## SELECTED PASSAGE
##########

Zoom on tvOS: Big screen video chatting needs some work

Zoom for tvOS
Your author, looking a bit like he’s trapped in a Wes Anderson movie.

Ever since the announcement earlier this year of Continuity Camera for tvOS, I’ve been looking forward to giving Zoom a try on the Apple TV. The app dropped with little fanfare earlier this month, and I finally got to give it a whirl, but the result was underwhelming, to say the least.

First, some background on my particular (and perhaps unique) situation. I play a few regular Dungeons & Dragons games with my wife and several friends via Zoom. Since my wife and I are both in the same room, it’s convenient to be able to display both the video call and our map (using Roll 20) on the big screen of our living room TV, rather than peering at a small laptop display. So I use my M1 MacBook Air, extend the desktop to my Apple TV, and then run the Zoom call and Chrome in split screen on the Apple TV.1

This approach has its downsides; for one thing, we’re looking at the TV, but since we still need to reach the trackpad and keyboard, the MacBook (and its camera) is usually on an ottoman in front of us. For another, neither the MacBook microphone nor camera are great, and it requires some awkward positioning to get everything framed up (and audible).

Offloading the call onto the Zoom app on the Apple TV while using my iPhone as the camera and mic seemed like it might simplify matters, but as so often happens with new technology, this is where things started to get sticky.

Not a joiner

The initial version of Zoom’s app on tvOS is bare-bones to say the least. Once you launch it and get your camera connected, you only have a few options: there are buttons for New Meeting and Join Meeting, and a tab that lets you view your contacts.

Here’s the thing: the way 90 percent of my Zoom calls work is by being sent a link, usually via email or Slack. Those links generally include the meeting ID and password, which are each strings of random numbers and letters.

##########

Dataset entries:
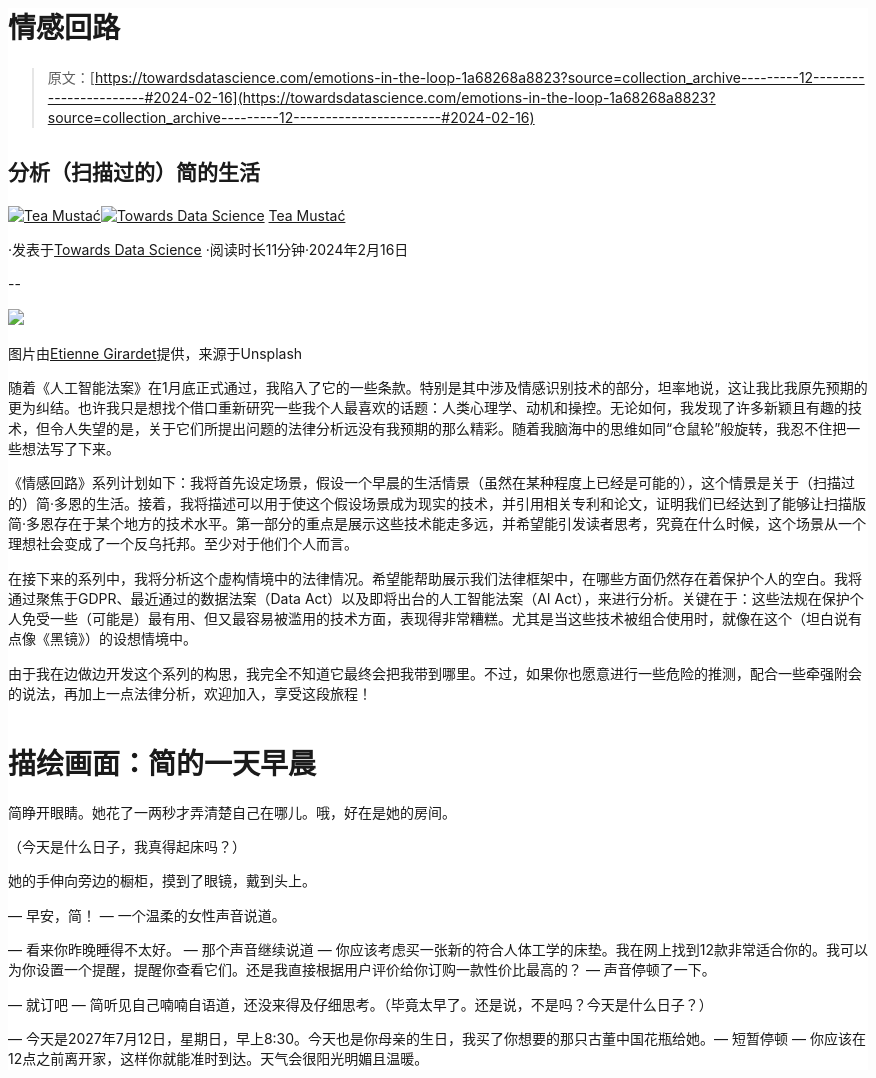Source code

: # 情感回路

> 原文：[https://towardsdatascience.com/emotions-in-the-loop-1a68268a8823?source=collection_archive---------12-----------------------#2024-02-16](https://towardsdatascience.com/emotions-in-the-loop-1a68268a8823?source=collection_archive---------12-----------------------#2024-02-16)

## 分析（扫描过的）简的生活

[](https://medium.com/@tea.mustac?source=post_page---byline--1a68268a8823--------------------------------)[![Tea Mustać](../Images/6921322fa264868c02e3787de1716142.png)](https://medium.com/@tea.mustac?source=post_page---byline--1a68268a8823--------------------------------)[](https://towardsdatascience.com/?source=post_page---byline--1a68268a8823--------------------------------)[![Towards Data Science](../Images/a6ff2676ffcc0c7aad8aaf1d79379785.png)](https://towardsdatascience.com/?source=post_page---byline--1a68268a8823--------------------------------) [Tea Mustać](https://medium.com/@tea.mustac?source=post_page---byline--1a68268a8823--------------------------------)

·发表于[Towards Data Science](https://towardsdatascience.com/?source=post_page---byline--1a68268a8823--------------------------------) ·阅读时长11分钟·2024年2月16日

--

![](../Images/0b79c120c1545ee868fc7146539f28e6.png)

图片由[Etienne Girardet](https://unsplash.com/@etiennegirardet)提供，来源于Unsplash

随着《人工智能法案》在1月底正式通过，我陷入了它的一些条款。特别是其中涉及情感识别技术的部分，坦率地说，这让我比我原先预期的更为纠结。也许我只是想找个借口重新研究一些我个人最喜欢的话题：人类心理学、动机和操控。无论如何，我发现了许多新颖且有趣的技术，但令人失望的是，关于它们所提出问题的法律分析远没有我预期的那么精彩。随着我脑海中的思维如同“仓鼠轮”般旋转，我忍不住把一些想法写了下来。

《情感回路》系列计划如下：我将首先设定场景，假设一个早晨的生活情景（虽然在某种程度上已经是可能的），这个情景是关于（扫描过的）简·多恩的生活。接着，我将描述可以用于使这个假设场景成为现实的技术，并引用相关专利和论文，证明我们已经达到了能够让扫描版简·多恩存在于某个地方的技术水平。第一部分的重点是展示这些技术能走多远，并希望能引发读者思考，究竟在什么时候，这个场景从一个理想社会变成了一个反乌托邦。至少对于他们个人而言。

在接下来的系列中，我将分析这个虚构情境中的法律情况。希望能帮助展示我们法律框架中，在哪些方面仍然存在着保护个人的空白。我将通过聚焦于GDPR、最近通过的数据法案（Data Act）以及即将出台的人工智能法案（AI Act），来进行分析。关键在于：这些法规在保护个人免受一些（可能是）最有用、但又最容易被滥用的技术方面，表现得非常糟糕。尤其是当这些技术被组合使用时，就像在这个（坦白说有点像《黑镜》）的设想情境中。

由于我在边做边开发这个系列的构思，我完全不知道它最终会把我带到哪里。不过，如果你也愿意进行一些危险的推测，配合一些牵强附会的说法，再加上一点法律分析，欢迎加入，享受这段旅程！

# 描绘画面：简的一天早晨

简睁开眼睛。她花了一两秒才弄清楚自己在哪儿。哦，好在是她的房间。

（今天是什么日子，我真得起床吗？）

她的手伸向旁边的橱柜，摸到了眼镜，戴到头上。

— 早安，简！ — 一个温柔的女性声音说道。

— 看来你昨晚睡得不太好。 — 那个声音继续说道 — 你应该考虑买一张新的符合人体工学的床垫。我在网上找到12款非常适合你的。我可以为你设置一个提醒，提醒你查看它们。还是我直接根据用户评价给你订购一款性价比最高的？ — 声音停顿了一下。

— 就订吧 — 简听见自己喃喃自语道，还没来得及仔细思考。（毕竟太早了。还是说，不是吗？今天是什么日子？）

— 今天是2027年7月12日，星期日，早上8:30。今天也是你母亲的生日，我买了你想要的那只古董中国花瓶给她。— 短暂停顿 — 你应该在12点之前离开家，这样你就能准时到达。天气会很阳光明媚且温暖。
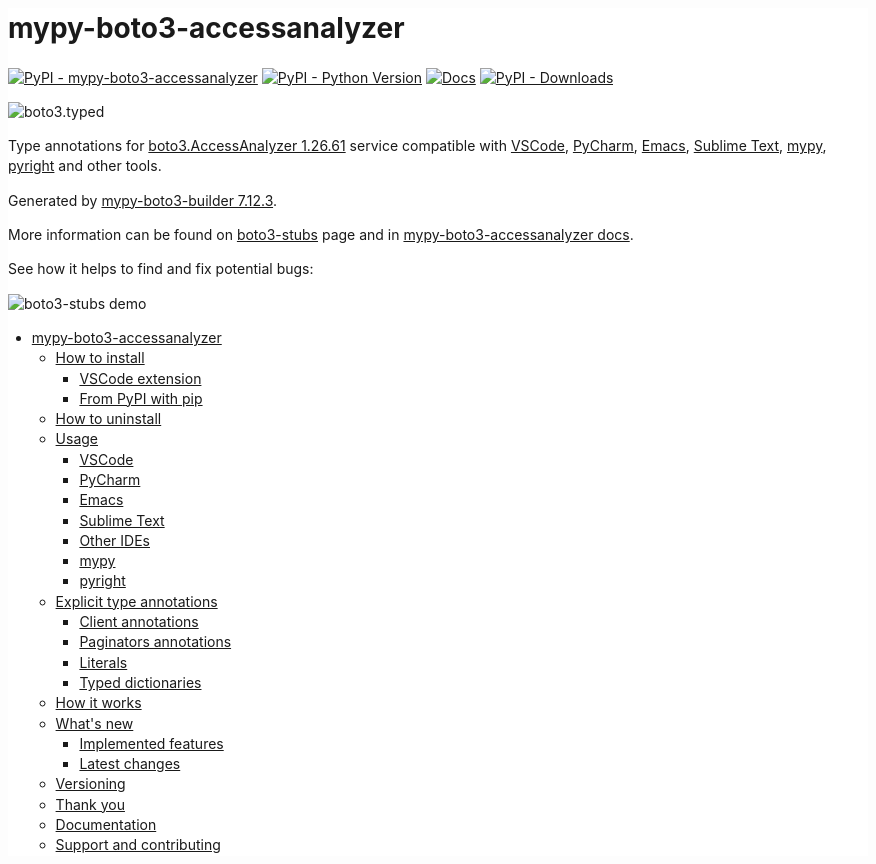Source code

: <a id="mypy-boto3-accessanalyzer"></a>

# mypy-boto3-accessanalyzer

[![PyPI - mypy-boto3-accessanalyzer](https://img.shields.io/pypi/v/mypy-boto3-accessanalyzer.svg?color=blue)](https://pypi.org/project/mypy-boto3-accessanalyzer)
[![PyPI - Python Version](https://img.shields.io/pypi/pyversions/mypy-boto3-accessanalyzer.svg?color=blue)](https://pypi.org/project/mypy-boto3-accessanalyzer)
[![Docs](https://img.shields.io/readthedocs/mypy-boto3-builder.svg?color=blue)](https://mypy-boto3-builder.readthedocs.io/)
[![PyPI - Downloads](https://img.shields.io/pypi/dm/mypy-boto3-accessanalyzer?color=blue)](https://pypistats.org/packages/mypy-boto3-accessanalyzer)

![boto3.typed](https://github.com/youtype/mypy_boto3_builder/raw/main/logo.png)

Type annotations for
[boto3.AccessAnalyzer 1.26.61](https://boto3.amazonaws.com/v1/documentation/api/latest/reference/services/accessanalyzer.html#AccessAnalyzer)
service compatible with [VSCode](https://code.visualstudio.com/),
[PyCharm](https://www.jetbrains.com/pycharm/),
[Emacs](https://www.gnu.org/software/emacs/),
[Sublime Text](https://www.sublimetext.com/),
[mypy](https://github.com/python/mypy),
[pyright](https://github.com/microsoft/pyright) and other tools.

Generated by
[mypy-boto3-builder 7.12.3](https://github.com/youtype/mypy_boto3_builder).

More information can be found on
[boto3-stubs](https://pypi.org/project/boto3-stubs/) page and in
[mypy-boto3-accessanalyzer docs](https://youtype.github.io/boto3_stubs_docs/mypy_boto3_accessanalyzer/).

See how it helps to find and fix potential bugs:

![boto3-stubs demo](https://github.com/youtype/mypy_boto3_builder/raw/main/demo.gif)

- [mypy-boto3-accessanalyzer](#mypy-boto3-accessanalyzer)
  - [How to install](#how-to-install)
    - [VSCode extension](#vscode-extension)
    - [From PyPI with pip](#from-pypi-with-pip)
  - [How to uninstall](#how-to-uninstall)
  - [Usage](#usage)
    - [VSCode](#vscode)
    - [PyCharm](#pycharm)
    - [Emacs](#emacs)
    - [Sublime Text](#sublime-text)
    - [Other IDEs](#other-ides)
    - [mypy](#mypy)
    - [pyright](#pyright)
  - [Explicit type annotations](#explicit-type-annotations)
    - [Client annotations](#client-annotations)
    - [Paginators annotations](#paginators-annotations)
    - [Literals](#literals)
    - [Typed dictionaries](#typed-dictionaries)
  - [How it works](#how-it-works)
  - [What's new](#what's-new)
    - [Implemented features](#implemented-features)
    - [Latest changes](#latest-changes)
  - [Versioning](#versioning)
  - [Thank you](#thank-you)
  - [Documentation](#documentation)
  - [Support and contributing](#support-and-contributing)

##########

## REQUIRED ACTION
Please edit the passage of the article about Zoom on tvOS between "The initial version" and "view your contacts.", inclusive, replacing "bare-bones" with "minimal".

## EXERCISE RESULT
The initial version of Zoom’s app on tvOS is minimal to say the least. Once you launch it and get your camera connected, you only have a few options: there are buttons for New Meeting and Join Meeting, and a tab that lets you view your contacts.